The musical, “A New Brain,” is thoroughly enjoyable and wonderfully staged and performed. It’s another “don’t miss it” production from Sierra Stages.
But how can a play dealing with a possible life-ending congenital brain malformation result in a funny musical? Because it’s based on composer-lyricist William Finn’s actual harrowing experience.
Written soon after his release from the hospital, and presented in his own idiosyncratic style, using metaphors, relentless humor, raw emotion, love, cynicism and hallucinations to convey his paean to hope, love, the healing quality of music and the responsibility to live life fully. Plus, he throws in a singing, dancing man-frog for good measure.
“A New Brain” has music and lyrics by Finn (who won Tony Awards in 1992 for “Falsettos” just weeks before he was hospitalized), with book by Finn and James Lapine. The nearly sung-through musical premiered Off-Broadway in 1998.
The story follows Gordon, a frustrated composer employed to write songs for a children’s show staring the acerbic, maniacal Mr. Bungee, a frog. Gordon, negative and sarcastic, feels he has talent that he can’t express.
His lover Roger is the calming, stabilizing influence in Gordon’s life, whereas his relationship with his mother Mimi is fraught with anger and history.
Then Gordon is diagnosed with a brain malformation, undergoes successful surgery and all of the people in his support system become the Greek chorus to his life, singing pop, jazz and rocking-style songs.
After he realizes that he always had music inside himself and he just needed “a new brain” — a new way of thinking — Gordon is finally able to open up, relax and express it.
The entire play, with its hallucinatory scenes, bag lady belt-out numbers, nice nurse lament and Mr. Froggy on a scooter, are musically superb and often laugh-out-loud funny — with a touching moment here and there.
All ten actors exhibit amazing ensemble acting and marvelous tunefulness on the three, four and eight part harmony numbers. Noteworthy is the vocally mellifluous Jay Barker as Gordon — watch his expressive face on the screen during his MRI exam.

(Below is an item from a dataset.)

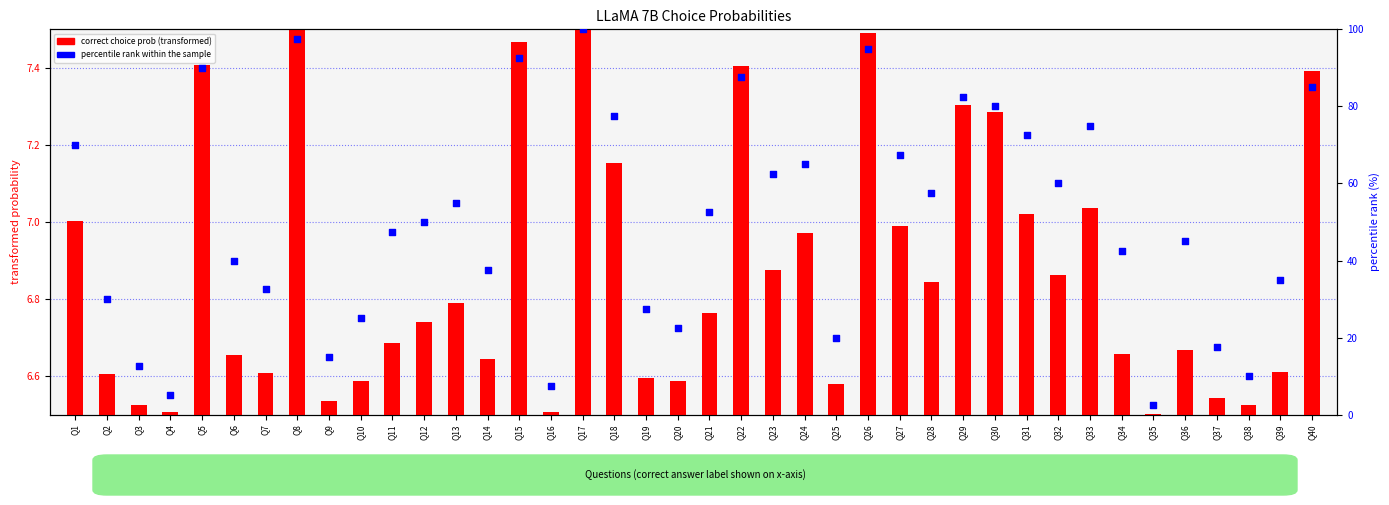

At how many categories does at least one series exceed 64?

15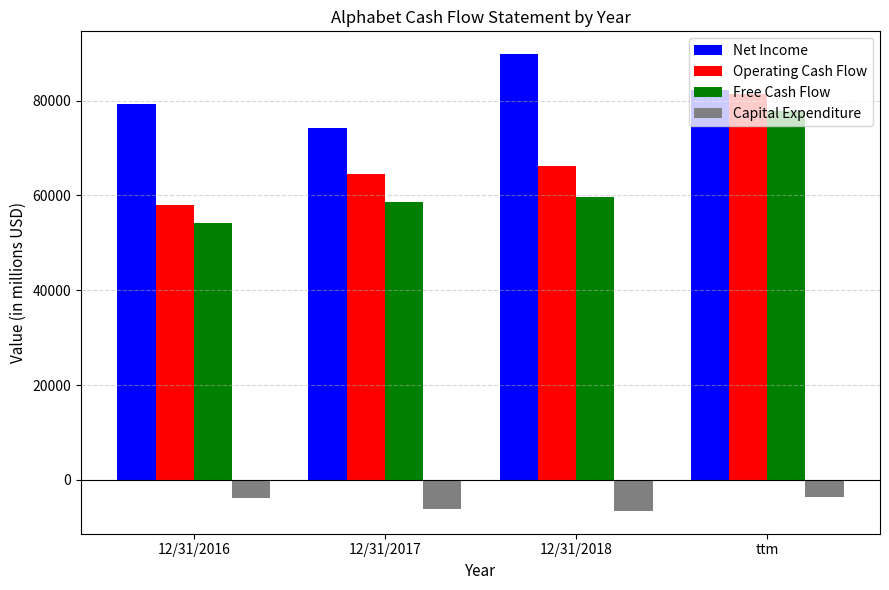

What is the difference between the maximum and minimum values in the Operating Cash Flow series?

23464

New to the stage in Nevada County is Brian Arsenault as Roger, with his sweet portrayal, smooth physicality and wonderful voice. Ken Miele was made to act, sing and prance around as Mr. Bungee — what a hoot!
When Sara Noah, as Gordon’s mother Mimi, musically grieves about Gordon, it’s hard not to shed a tear. A revelation is Kevin Lucas-Ross as Richard, the nice nurse, singing his amusing lament of “Poor, Unsuccessful and Fat.” And Kate Haight as Lisa, the homeless lady, once again demonstrates her acute comedic sensibility and ability to belt out a grand song.
An excellent nine piece band is seated next to the stage, with exceptional musical direction of the melodic, but obviously complex music, by Ken Getz on keyboards.
Co-directors Robert Rossman and Jailyn Tafolla pull out all creative stops to emphasize the music and humor, but also the meaningfulness of the piece.
Rossman’s simple, but eye-catching set, along with Erin Beatie and Hunter Schott’s excellent lighting, Peter A. Mason’s resonant sound, and the imaginative costumes by Paulette Sand-Gilbert all contribute to the resultant complete package.
Don’t miss this funny, melodious, thoughtful play, continuing through March 17 at the Nevada Theatre.
Hindi Greenberg, who can barely carry a tune, is always in awe of great voices and well-done vocal harmony. This particular play definitely has both in quantity.